The Balkan languages, especially Greek, Bulgarian, Macedonian, Romanian, and Albanian, present a remarkable series of similarities in their syntactic structure, in spite of the fact that most of these languages are only distantly related. As mentioned in Chapter 2, the Balkan languages have come to be recognized as a classic example of a Sprachbund, or linguistic area, which can be defined as a group of contiguous languages that share a set of structural correspondences not inherited from a common ancestor but developed by means of long-term contact. What this chapter will demonstrate most clearly is that a Sprachbund is not merely an area of single-tiered contact or a region where features converge in some unmotivated way. Rather, it represents an accumulation of the effects of many layers of influence, all governed by the sociolinguistic pressures that were in existence at the time of the spread of each innovation, as well as by the formal characteristics of the model and the copying varieties. The way that the innovation is inserted into the linguistic system depends on the formal context, but the motivation for the change itself springs from sociolinguistic considerations (Johanson 1992; Bisang 1996). The innovations tend to enter as productive reworkings, renewals, of elements already in existence in the language, resulting in what could be regarded as motivated, sociolinguistically governed exaptations – exaptations not in the sense that the reanalyzed material was useless before, but in the sense that it receives a new, heightened value, imbued as it is with desirable external connections.

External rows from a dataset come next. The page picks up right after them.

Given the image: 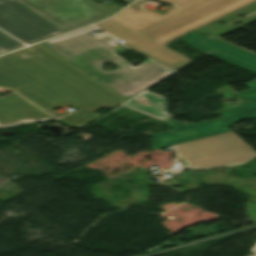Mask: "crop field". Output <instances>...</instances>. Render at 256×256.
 <instances>
[{"mask_svg": "<svg viewBox=\"0 0 256 256\" xmlns=\"http://www.w3.org/2000/svg\"><path fill=\"white\" fill-rule=\"evenodd\" d=\"M0 90H4V89H1V88H0ZM8 91H9V90H8Z\"/></svg>", "mask_w": 256, "mask_h": 256, "instance_id": "d9b57169", "label": "crop field"}, {"mask_svg": "<svg viewBox=\"0 0 256 256\" xmlns=\"http://www.w3.org/2000/svg\"><path fill=\"white\" fill-rule=\"evenodd\" d=\"M94 28L84 29L41 44L68 60L110 42L119 41L106 33L99 36L87 33Z\"/></svg>", "mask_w": 256, "mask_h": 256, "instance_id": "3316defc", "label": "crop field"}, {"mask_svg": "<svg viewBox=\"0 0 256 256\" xmlns=\"http://www.w3.org/2000/svg\"><path fill=\"white\" fill-rule=\"evenodd\" d=\"M199 43H201V44H203V45L205 44V42H204V41H199Z\"/></svg>", "mask_w": 256, "mask_h": 256, "instance_id": "5142ce71", "label": "crop field"}, {"mask_svg": "<svg viewBox=\"0 0 256 256\" xmlns=\"http://www.w3.org/2000/svg\"><path fill=\"white\" fill-rule=\"evenodd\" d=\"M163 123L175 129L153 134L151 150L229 131L231 126L223 117L189 126L171 119Z\"/></svg>", "mask_w": 256, "mask_h": 256, "instance_id": "e52e79f7", "label": "crop field"}, {"mask_svg": "<svg viewBox=\"0 0 256 256\" xmlns=\"http://www.w3.org/2000/svg\"><path fill=\"white\" fill-rule=\"evenodd\" d=\"M39 16L68 32L112 14L92 0H16ZM130 2L132 0H124ZM56 26V27H57Z\"/></svg>", "mask_w": 256, "mask_h": 256, "instance_id": "f4fd0767", "label": "crop field"}, {"mask_svg": "<svg viewBox=\"0 0 256 256\" xmlns=\"http://www.w3.org/2000/svg\"><path fill=\"white\" fill-rule=\"evenodd\" d=\"M175 148L178 160L187 162V165L175 170L176 173H181L183 169L205 170L222 165L229 168L256 156V151L233 132L179 145Z\"/></svg>", "mask_w": 256, "mask_h": 256, "instance_id": "34b2d1b8", "label": "crop field"}, {"mask_svg": "<svg viewBox=\"0 0 256 256\" xmlns=\"http://www.w3.org/2000/svg\"><path fill=\"white\" fill-rule=\"evenodd\" d=\"M53 120L20 96L0 98V128Z\"/></svg>", "mask_w": 256, "mask_h": 256, "instance_id": "28ad6ade", "label": "crop field"}, {"mask_svg": "<svg viewBox=\"0 0 256 256\" xmlns=\"http://www.w3.org/2000/svg\"><path fill=\"white\" fill-rule=\"evenodd\" d=\"M0 87L54 117L60 116L51 110L64 104L83 109L58 120L78 129L99 117L94 111L126 100L40 44L0 57Z\"/></svg>", "mask_w": 256, "mask_h": 256, "instance_id": "8a807250", "label": "crop field"}, {"mask_svg": "<svg viewBox=\"0 0 256 256\" xmlns=\"http://www.w3.org/2000/svg\"><path fill=\"white\" fill-rule=\"evenodd\" d=\"M123 106L132 108L161 121L171 117V114L167 113V98L148 91L128 101Z\"/></svg>", "mask_w": 256, "mask_h": 256, "instance_id": "d1516ede", "label": "crop field"}, {"mask_svg": "<svg viewBox=\"0 0 256 256\" xmlns=\"http://www.w3.org/2000/svg\"><path fill=\"white\" fill-rule=\"evenodd\" d=\"M181 38L206 54L225 60L227 62H230L239 67L256 73L255 54L249 53L216 39H210L195 31ZM198 40H205L206 45L203 46L199 44ZM244 84L249 86L250 90L235 95L247 99L249 100V102L219 113L231 125L245 119H256V80Z\"/></svg>", "mask_w": 256, "mask_h": 256, "instance_id": "412701ff", "label": "crop field"}, {"mask_svg": "<svg viewBox=\"0 0 256 256\" xmlns=\"http://www.w3.org/2000/svg\"><path fill=\"white\" fill-rule=\"evenodd\" d=\"M251 251L254 253L253 255L256 254V243L253 245V247L251 248Z\"/></svg>", "mask_w": 256, "mask_h": 256, "instance_id": "cbeb9de0", "label": "crop field"}, {"mask_svg": "<svg viewBox=\"0 0 256 256\" xmlns=\"http://www.w3.org/2000/svg\"><path fill=\"white\" fill-rule=\"evenodd\" d=\"M23 46L22 43L0 31V54Z\"/></svg>", "mask_w": 256, "mask_h": 256, "instance_id": "22f410ed", "label": "crop field"}, {"mask_svg": "<svg viewBox=\"0 0 256 256\" xmlns=\"http://www.w3.org/2000/svg\"><path fill=\"white\" fill-rule=\"evenodd\" d=\"M128 48L117 45L115 43H110L78 57L68 60L70 63L74 64L81 70L85 71L95 79L104 83L132 68L129 63L123 60L121 57L117 56ZM105 61H111L119 66V69L113 72H105L100 69V66Z\"/></svg>", "mask_w": 256, "mask_h": 256, "instance_id": "d8731c3e", "label": "crop field"}, {"mask_svg": "<svg viewBox=\"0 0 256 256\" xmlns=\"http://www.w3.org/2000/svg\"><path fill=\"white\" fill-rule=\"evenodd\" d=\"M177 7L162 16L148 10L126 9L96 26L126 41L124 45L176 70L192 61L165 46L254 0H160Z\"/></svg>", "mask_w": 256, "mask_h": 256, "instance_id": "ac0d7876", "label": "crop field"}, {"mask_svg": "<svg viewBox=\"0 0 256 256\" xmlns=\"http://www.w3.org/2000/svg\"><path fill=\"white\" fill-rule=\"evenodd\" d=\"M0 29L28 45L65 33L15 0H0Z\"/></svg>", "mask_w": 256, "mask_h": 256, "instance_id": "dd49c442", "label": "crop field"}, {"mask_svg": "<svg viewBox=\"0 0 256 256\" xmlns=\"http://www.w3.org/2000/svg\"><path fill=\"white\" fill-rule=\"evenodd\" d=\"M172 72L174 71L147 59L104 84L128 99Z\"/></svg>", "mask_w": 256, "mask_h": 256, "instance_id": "5a996713", "label": "crop field"}]
</instances>
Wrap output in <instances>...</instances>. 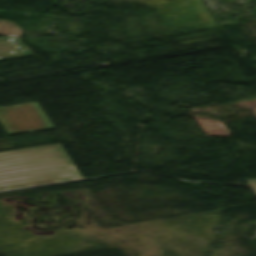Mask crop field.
<instances>
[{"label": "crop field", "instance_id": "3", "mask_svg": "<svg viewBox=\"0 0 256 256\" xmlns=\"http://www.w3.org/2000/svg\"><path fill=\"white\" fill-rule=\"evenodd\" d=\"M21 31L22 28L13 21L0 19V35L12 36L0 38V60L32 55L30 49L22 45L17 37Z\"/></svg>", "mask_w": 256, "mask_h": 256}, {"label": "crop field", "instance_id": "4", "mask_svg": "<svg viewBox=\"0 0 256 256\" xmlns=\"http://www.w3.org/2000/svg\"><path fill=\"white\" fill-rule=\"evenodd\" d=\"M247 182L256 190V180L255 181H247Z\"/></svg>", "mask_w": 256, "mask_h": 256}, {"label": "crop field", "instance_id": "2", "mask_svg": "<svg viewBox=\"0 0 256 256\" xmlns=\"http://www.w3.org/2000/svg\"><path fill=\"white\" fill-rule=\"evenodd\" d=\"M0 125L6 135L54 128L37 102L0 107Z\"/></svg>", "mask_w": 256, "mask_h": 256}, {"label": "crop field", "instance_id": "1", "mask_svg": "<svg viewBox=\"0 0 256 256\" xmlns=\"http://www.w3.org/2000/svg\"><path fill=\"white\" fill-rule=\"evenodd\" d=\"M60 146L0 153V190L82 178Z\"/></svg>", "mask_w": 256, "mask_h": 256}]
</instances>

Historical Factors Fostering Balkan Linguistic Unity
Before we begin our analysis of the development of the periphrastic perfect in the Balkans, a brief look at the social and political factors that unified the area throughout its history may be useful, for it is clearly the complex shared history of the Balkan speech communities that caused them to develop so many systematic correspondences. One of the most important factors in this development was a shared history of domination – by the Roman Empire, by Byzantine Greece and the Greek Orthodox Church, and eventually by the Ottoman Turks. The various invasions of Byzantine territory by Slavic and Avar tribes in the sixth century led to the weakening of central administration and cities, with “radical ruralization of society” (Fine 1983; Weithmann 1994; Lindstedt 2000: 240).